Task statement: Gather every line in the items that contains the word "apartado", and copy each one in full.
------ Source data ------
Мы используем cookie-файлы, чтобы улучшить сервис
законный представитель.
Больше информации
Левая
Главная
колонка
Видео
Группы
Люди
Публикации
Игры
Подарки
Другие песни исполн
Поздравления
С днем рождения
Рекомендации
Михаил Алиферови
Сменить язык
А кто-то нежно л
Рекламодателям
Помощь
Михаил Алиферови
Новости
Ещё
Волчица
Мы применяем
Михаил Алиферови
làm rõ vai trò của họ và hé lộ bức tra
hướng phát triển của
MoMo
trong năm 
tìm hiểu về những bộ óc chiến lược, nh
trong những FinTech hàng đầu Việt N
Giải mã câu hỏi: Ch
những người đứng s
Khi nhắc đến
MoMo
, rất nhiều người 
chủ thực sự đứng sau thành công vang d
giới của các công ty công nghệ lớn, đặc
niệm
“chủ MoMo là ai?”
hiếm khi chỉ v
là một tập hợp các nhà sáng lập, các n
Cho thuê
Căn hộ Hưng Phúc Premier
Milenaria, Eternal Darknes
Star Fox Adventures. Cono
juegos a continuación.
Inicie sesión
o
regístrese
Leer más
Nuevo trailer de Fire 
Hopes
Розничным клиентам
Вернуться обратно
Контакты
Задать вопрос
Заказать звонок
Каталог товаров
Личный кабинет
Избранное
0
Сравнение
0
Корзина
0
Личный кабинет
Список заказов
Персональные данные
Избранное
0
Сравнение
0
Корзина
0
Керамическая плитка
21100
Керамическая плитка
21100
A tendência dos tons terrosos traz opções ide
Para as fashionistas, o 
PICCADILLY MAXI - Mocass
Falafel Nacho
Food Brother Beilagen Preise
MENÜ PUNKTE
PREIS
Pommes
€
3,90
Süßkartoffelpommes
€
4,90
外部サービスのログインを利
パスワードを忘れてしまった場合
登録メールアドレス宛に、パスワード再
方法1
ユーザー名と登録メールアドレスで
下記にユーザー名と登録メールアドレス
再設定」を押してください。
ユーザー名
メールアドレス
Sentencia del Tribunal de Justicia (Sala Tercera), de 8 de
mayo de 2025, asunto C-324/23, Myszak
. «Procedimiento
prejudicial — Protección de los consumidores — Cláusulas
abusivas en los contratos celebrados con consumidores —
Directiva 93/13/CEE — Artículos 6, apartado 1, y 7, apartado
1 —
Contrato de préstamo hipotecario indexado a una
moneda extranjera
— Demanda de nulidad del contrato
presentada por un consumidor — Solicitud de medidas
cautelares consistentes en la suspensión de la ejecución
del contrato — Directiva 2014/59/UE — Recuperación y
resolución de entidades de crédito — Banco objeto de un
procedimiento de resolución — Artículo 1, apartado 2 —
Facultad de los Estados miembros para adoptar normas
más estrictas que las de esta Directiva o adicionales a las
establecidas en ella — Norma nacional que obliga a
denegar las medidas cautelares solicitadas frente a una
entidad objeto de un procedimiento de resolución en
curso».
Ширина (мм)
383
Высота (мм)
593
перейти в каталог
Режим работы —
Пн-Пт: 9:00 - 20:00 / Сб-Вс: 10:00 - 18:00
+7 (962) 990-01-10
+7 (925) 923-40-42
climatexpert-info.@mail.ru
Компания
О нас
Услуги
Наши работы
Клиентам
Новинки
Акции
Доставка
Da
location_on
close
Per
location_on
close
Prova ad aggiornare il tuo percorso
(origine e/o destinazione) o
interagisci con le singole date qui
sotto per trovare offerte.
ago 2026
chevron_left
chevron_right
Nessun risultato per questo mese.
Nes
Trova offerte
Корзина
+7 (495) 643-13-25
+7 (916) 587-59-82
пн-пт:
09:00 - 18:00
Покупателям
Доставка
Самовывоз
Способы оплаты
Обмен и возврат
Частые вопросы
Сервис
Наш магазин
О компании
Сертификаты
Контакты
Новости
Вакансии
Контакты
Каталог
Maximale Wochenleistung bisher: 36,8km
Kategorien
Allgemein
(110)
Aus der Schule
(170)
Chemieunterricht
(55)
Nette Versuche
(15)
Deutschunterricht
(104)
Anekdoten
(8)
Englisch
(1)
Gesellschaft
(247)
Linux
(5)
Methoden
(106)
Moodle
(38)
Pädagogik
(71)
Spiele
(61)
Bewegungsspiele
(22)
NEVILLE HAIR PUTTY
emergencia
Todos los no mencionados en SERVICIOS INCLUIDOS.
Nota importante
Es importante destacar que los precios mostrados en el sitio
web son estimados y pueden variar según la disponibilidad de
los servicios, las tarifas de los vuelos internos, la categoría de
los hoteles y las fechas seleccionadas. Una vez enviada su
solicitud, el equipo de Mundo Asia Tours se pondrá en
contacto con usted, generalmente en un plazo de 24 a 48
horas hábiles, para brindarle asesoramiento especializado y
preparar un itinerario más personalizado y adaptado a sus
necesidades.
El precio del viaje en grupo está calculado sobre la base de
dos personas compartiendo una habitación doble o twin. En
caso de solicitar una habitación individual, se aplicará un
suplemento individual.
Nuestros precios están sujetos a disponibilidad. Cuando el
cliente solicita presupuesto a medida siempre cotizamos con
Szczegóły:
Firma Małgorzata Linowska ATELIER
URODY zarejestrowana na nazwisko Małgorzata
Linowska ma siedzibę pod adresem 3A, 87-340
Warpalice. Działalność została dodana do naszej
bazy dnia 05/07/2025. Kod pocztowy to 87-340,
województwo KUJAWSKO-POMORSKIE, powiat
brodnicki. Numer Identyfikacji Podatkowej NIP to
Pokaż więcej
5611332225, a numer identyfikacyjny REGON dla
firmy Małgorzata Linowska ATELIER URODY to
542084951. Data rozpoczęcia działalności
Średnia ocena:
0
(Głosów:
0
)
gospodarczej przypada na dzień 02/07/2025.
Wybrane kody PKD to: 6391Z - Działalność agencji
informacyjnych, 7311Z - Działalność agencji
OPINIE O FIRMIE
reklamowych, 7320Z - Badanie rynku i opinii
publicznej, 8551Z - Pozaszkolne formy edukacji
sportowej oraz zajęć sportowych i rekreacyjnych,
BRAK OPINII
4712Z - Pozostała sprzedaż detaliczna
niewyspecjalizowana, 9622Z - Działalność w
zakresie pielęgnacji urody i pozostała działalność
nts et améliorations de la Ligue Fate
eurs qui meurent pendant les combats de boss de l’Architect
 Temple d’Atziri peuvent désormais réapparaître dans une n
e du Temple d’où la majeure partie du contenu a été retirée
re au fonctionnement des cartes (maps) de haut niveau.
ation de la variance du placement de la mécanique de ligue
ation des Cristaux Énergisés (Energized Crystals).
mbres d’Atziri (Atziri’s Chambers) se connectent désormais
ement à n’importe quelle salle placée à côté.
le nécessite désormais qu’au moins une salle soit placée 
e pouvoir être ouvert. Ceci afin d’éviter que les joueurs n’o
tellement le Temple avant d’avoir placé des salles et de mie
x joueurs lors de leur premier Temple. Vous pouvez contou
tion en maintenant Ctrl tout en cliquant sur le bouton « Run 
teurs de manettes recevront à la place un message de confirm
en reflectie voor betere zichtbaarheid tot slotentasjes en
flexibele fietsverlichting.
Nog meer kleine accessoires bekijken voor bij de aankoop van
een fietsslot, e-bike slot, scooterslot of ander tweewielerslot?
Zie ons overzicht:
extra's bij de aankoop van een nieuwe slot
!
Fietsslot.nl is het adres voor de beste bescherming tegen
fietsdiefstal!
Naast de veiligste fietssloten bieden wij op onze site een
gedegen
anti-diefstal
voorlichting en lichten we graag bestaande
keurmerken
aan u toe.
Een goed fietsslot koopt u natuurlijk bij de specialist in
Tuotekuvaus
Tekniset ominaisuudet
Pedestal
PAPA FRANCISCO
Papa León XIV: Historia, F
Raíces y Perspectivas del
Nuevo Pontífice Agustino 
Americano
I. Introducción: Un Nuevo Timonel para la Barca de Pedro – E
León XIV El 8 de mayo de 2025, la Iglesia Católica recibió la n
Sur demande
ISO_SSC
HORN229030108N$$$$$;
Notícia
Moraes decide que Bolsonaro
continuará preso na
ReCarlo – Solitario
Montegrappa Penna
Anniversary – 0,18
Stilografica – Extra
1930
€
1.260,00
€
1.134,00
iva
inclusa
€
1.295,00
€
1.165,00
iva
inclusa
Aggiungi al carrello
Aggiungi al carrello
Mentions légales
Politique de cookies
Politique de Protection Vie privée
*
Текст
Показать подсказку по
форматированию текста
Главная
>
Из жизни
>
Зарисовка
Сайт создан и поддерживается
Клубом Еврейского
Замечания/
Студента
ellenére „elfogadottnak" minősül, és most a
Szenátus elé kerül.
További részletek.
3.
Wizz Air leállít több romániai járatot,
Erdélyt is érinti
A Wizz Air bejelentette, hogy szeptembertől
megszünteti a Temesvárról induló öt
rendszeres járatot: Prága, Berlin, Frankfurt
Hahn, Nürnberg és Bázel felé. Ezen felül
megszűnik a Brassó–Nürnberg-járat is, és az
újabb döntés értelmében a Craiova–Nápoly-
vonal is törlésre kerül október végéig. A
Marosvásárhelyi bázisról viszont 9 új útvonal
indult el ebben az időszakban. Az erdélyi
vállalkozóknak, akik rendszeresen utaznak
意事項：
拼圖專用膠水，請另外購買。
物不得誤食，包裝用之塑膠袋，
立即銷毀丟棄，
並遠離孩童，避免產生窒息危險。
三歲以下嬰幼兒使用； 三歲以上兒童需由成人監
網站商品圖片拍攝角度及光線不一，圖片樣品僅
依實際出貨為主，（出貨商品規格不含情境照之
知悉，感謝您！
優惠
------
Task response:
Directiva 93/13/CEE — Artículos 6, apartado 1, y 7, apartado
procedimiento de resolución — Artículo 1, apartado 2 —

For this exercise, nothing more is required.